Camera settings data
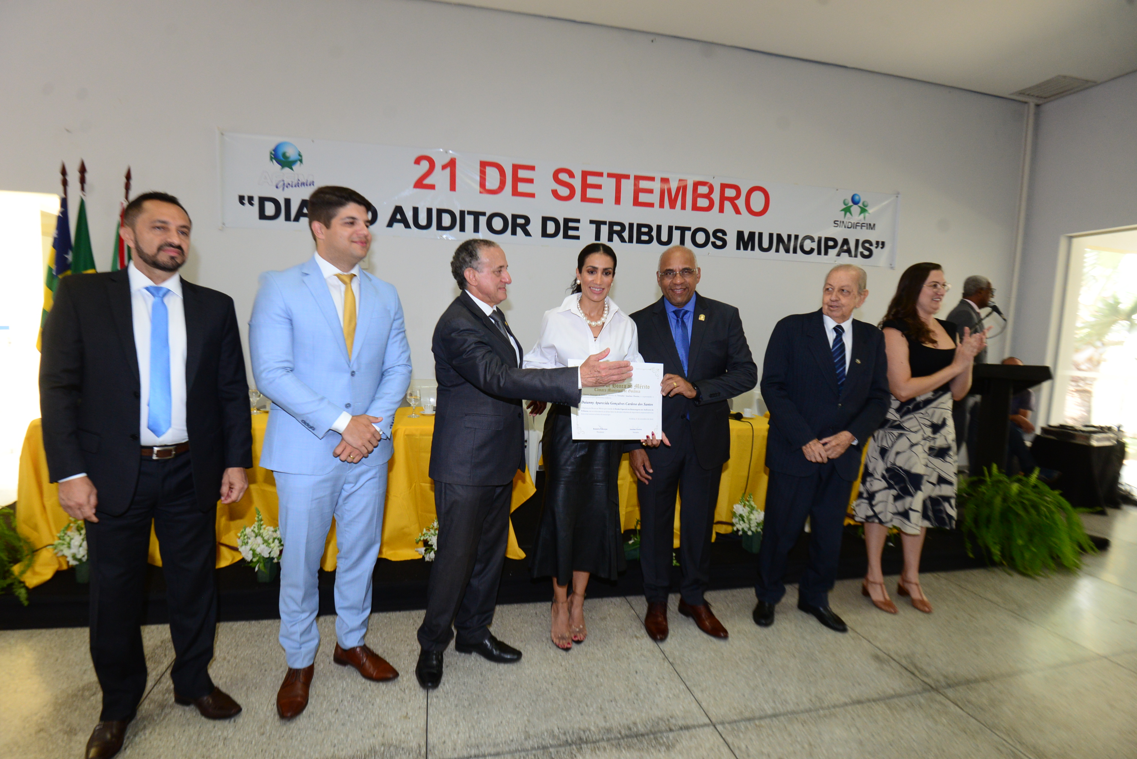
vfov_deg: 70.5
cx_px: 568
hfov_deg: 93.3
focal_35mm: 17
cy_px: 380
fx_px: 537
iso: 1600
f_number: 5.6
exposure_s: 1/125
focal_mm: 17
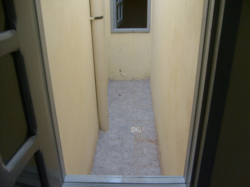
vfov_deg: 40.7
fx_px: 253
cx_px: 125
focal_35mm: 35
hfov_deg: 52.6
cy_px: 94
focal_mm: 5.8
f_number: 2.8
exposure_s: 1/125
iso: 80
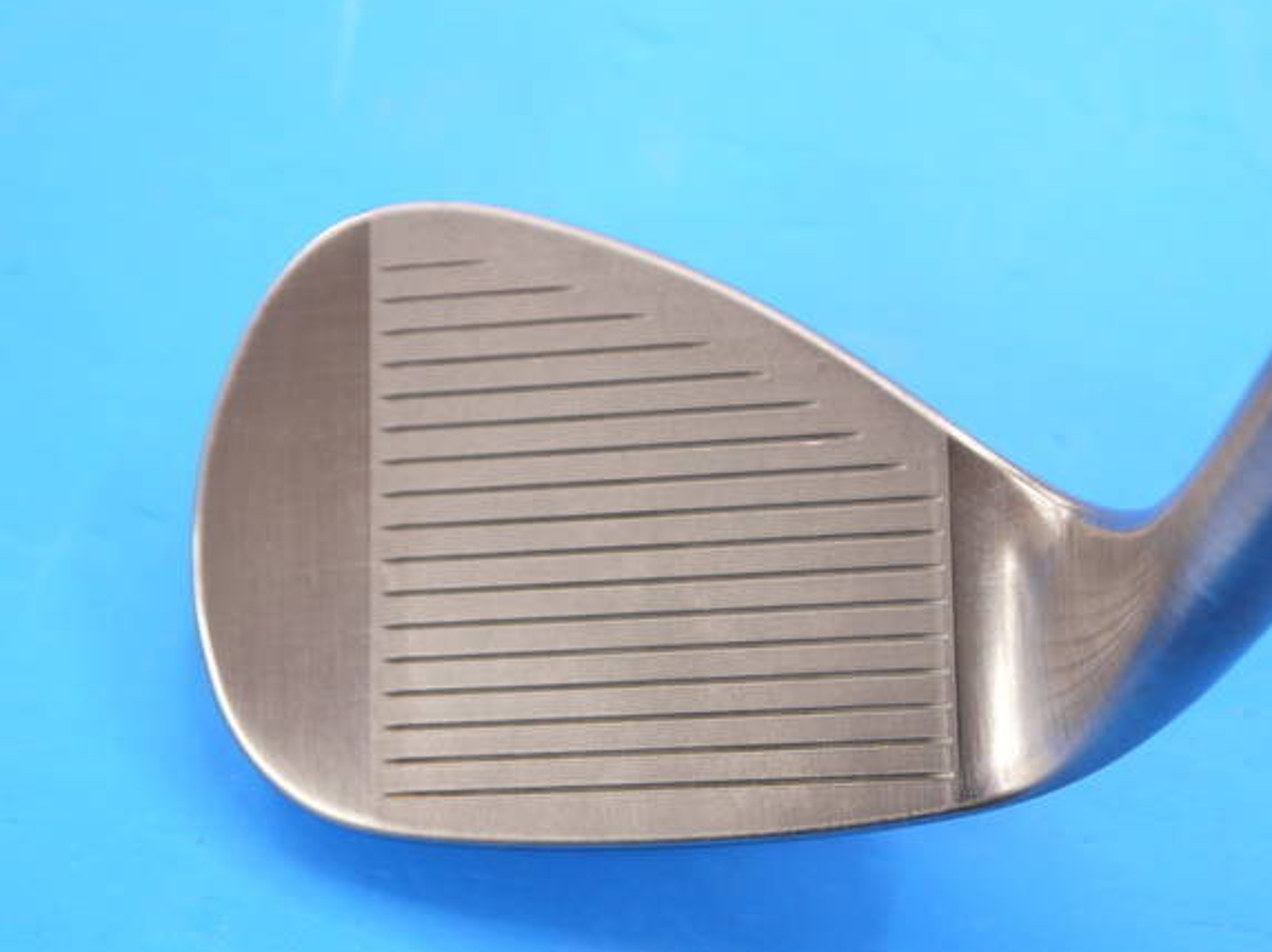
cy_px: 506
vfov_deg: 19.4
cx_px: 675
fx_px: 2791
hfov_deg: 25.7
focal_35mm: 76
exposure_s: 1/80
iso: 800
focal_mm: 34
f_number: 5.2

— Problem to solve —
Without the pictures, reproduce every record exactly as it appears above.

— Written solution —
vfov_deg: 70.5
cx_px: 568
hfov_deg: 93.3
focal_35mm: 17
cy_px: 380
fx_px: 537
iso: 1600
f_number: 5.6
exposure_s: 1/125
focal_mm: 17
vfov_deg: 40.7
fx_px: 253
cx_px: 125
focal_35mm: 35
hfov_deg: 52.6
cy_px: 94
focal_mm: 5.8
f_number: 2.8
exposure_s: 1/125
iso: 80
cy_px: 506
vfov_deg: 19.4
cx_px: 675
fx_px: 2791
hfov_deg: 25.7
focal_35mm: 76
exposure_s: 1/80
iso: 800
focal_mm: 34
f_number: 5.2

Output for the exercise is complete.